┌──

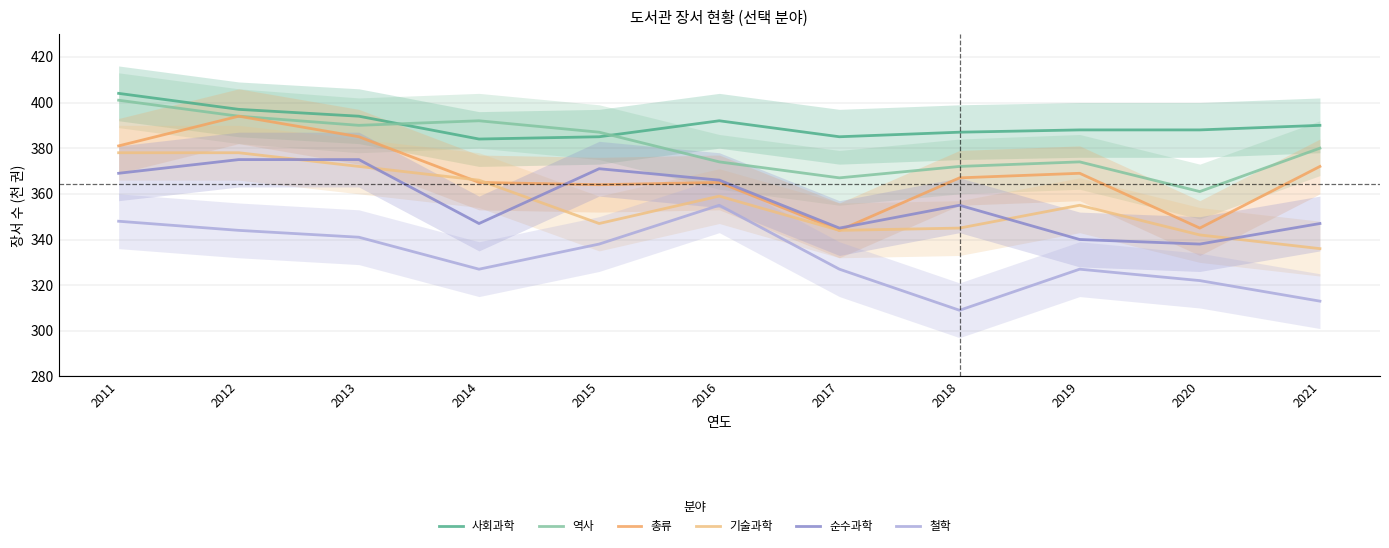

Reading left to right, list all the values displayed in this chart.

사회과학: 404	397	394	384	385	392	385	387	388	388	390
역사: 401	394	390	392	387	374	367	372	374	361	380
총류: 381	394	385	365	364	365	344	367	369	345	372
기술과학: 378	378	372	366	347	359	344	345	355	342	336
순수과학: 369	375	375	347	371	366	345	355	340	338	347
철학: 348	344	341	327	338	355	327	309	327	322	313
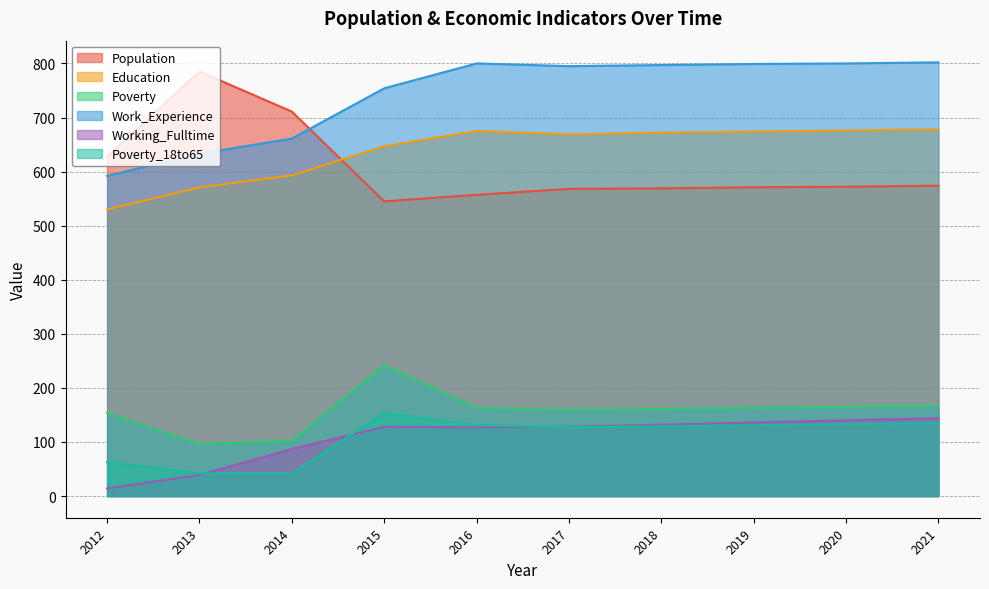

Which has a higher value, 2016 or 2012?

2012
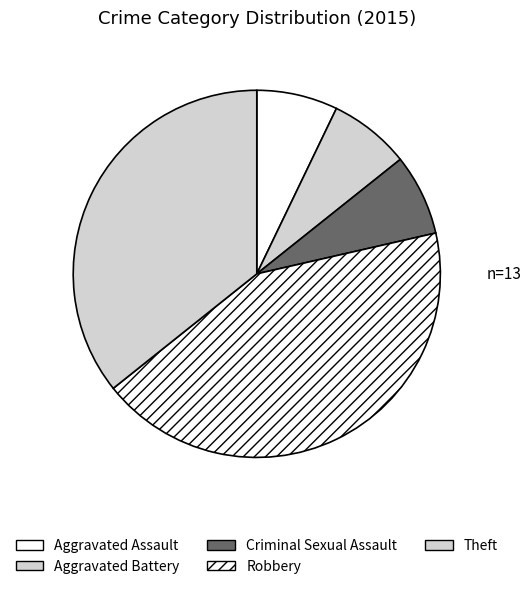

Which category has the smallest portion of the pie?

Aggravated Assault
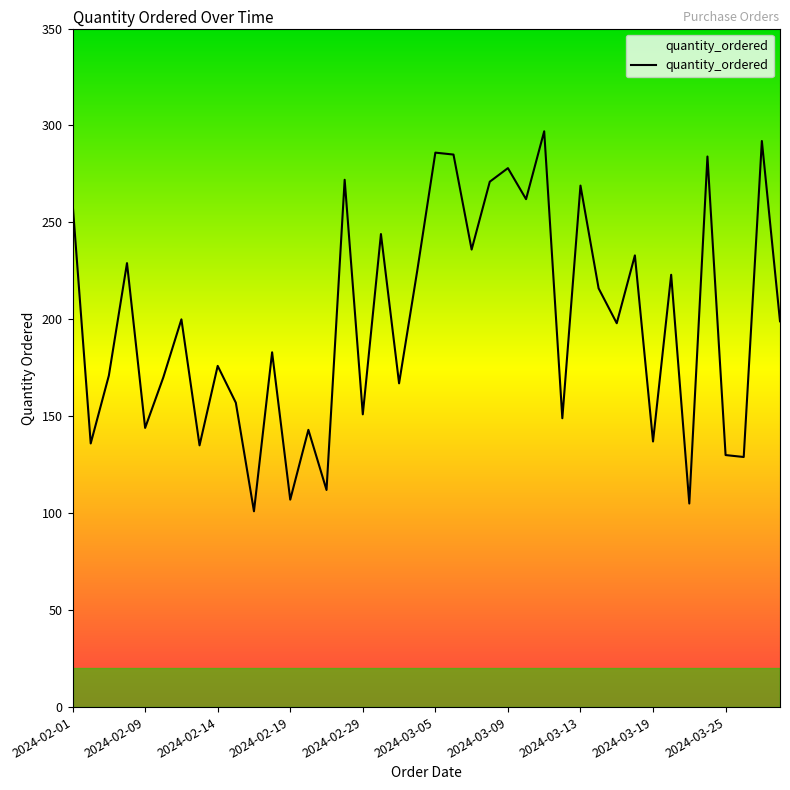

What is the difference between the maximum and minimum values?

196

└──

ACTIVITY:
Identify each line in the data above that contains the word "smallest", and copy those lines in full.

COMPLETED TASK:
Which category has the smallest portion of the pie?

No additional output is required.